Pieczarki są grzybami, które w kuchni polskiej występują pod najróżniejszymi postaciami. Jest to bardzo popularny główny składnik wielu dań, jak też dodatek. Pieczarek oczywiście używa się też w kuchniach innych narodowości. Nic dziwnego, że transport tego niepozornego grzyba urósł do skali światowej. Pieczarka jest jednak grzybem, który podczas transportu wymaga odpowiednich warunków. Czasami nawet drobne przeoczenia z góry dyskwalifikują produkt, co dla producenta może oznaczać bardzo wysokie koszta. Warto zatem zastanowić się w jaki sposób przygotować ładunek z pieczarkami, aby dotarły one świeże do miejsca docelowego.

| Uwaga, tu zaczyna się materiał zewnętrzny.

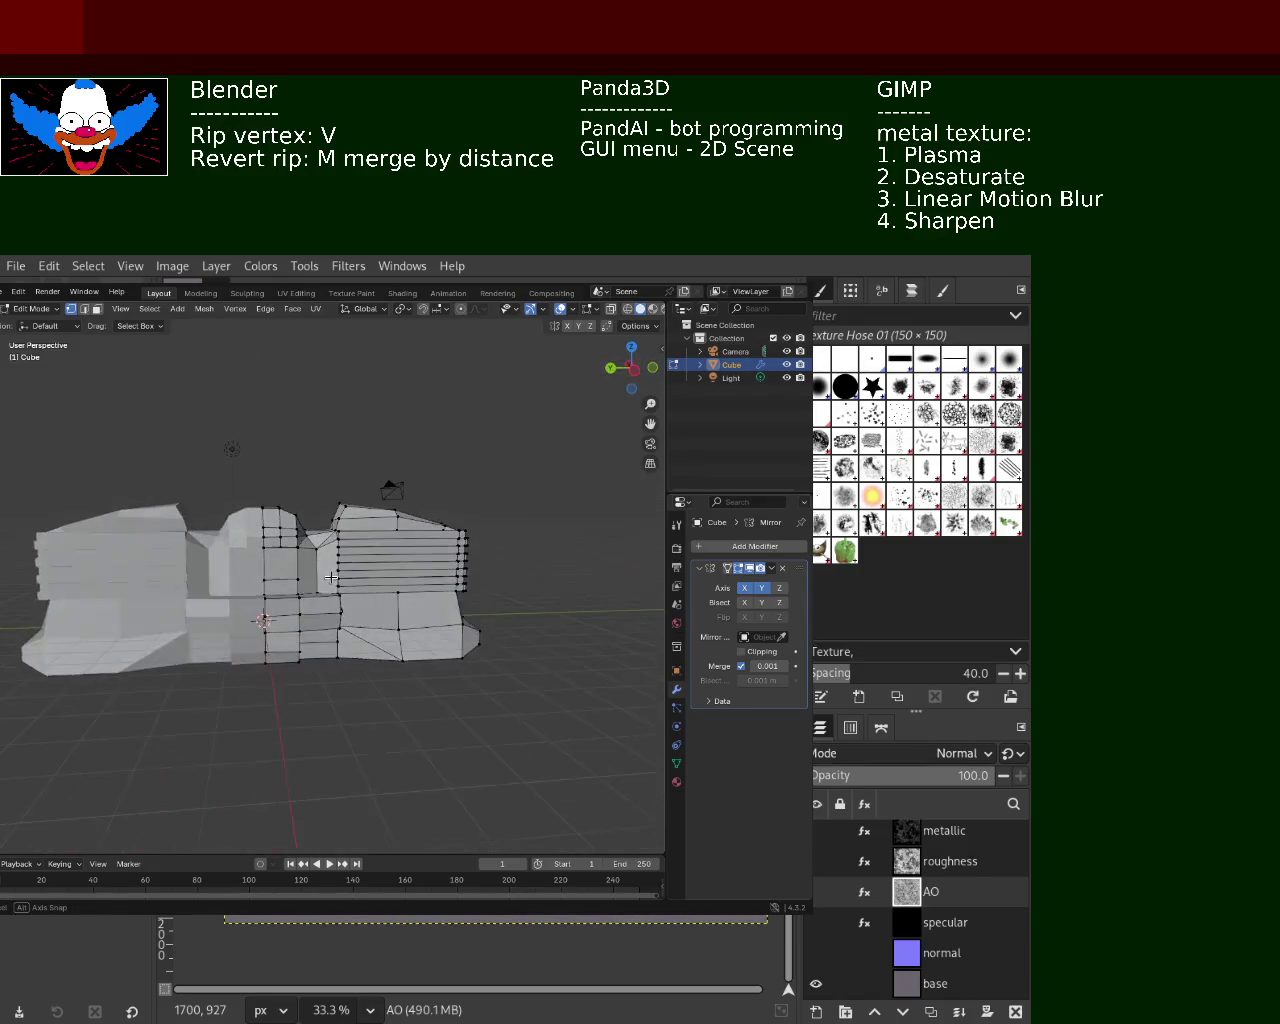
Orbit and zoom in to a close, high view of the striped grille block
mouse_move(347, 635)
middle_down()
mouse_move(351, 540)
mouse_move(397, 618)
middle_up()
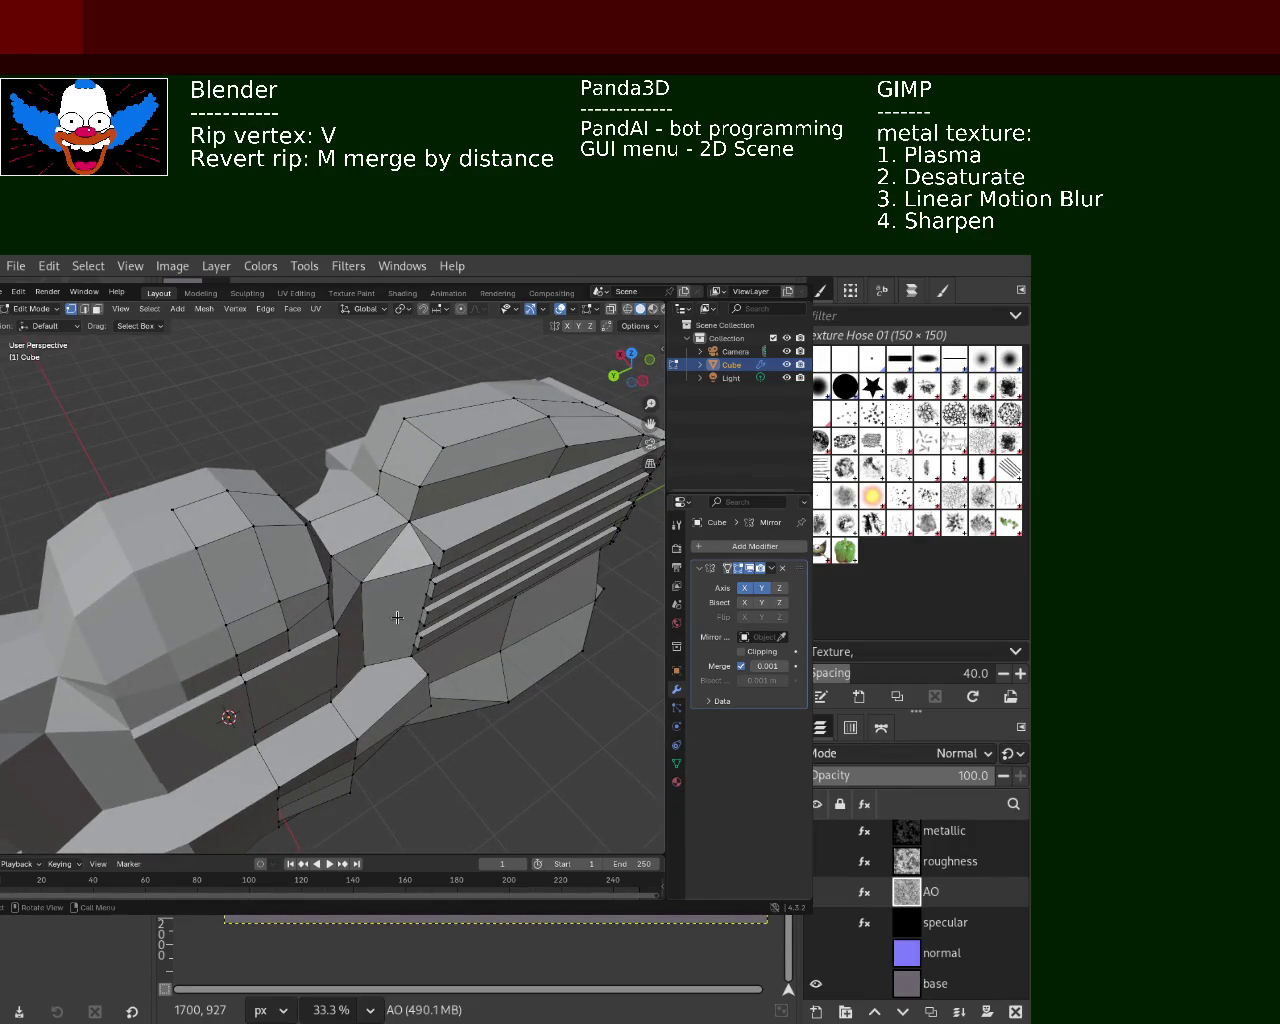
mouse_move(447, 592)
middle_down()
mouse_move(437, 517)
mouse_move(417, 513)
mouse_move(391, 563)
mouse_move(349, 586)
mouse_move(420, 620)
mouse_move(363, 606)
mouse_move(350, 610)
mouse_move(417, 606)
mouse_move(329, 623)
mouse_move(514, 457)
middle_up()
scroll(514, 457, up, 3)
scroll(556, 531, up, 1)
mouse_move(556, 531)
middle_down()
mouse_move(551, 557)
mouse_move(489, 579)
middle_up()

Odpowiedniej jakości opakowanie to podstawa
Grzyby z natury są bardzo wrażliwe na uszkodzenia mechaniczne. Trzeba zatem zadbać o to, aby załadunek przebiegał spokojnie i możliwie jak najdelikatniej. Pakowanie pieczarek może przybierać różne formy. Niekiedy korzysta się ze skrzynek, które następnie pakuje się na paletę, a czasami producenci decydują się na szalki do pieczarek.
Czym są szalki do pieczarek?
Szalki do pieczarek są plastikowymi opakowaniami, które w bardzo dobry sposób chronią grzyb przed uszkodzeniami. Zapakowane w taki pojemnik grzyby mogą następnie trafić do większej skrzynki, a ta z kolei trafia na paletę. Zastosowanie szalki do pieczarek dodatkowo poprawia poziom bezpieczeństwa produktu.
Temperatura w chłodni ma ogromne znaczenie
Opakowania plastikowe nadają produktowi większy poziom bezpieczeństwa, lecz najważniejsze podczas transportu jest to, aby zachować odpowiednią temperaturę. Przed załadunkiem pieczarki należy schłodzić. Najlepsza temperatura dla nich podczas transportu wynosi +2 stopnie Celsjusza. Samochód dostawczy musi być wyposażony również w dobrej jakości agregat chłodniczy. Istotne jest jednak to, aby pieczarki były odpowiednio zabezpieczone przed pędem powietrza, który wydmuchuje agregat. W przeciwnym wypadku cała dostawa może zostać zdyskwalifikowana jakościowo.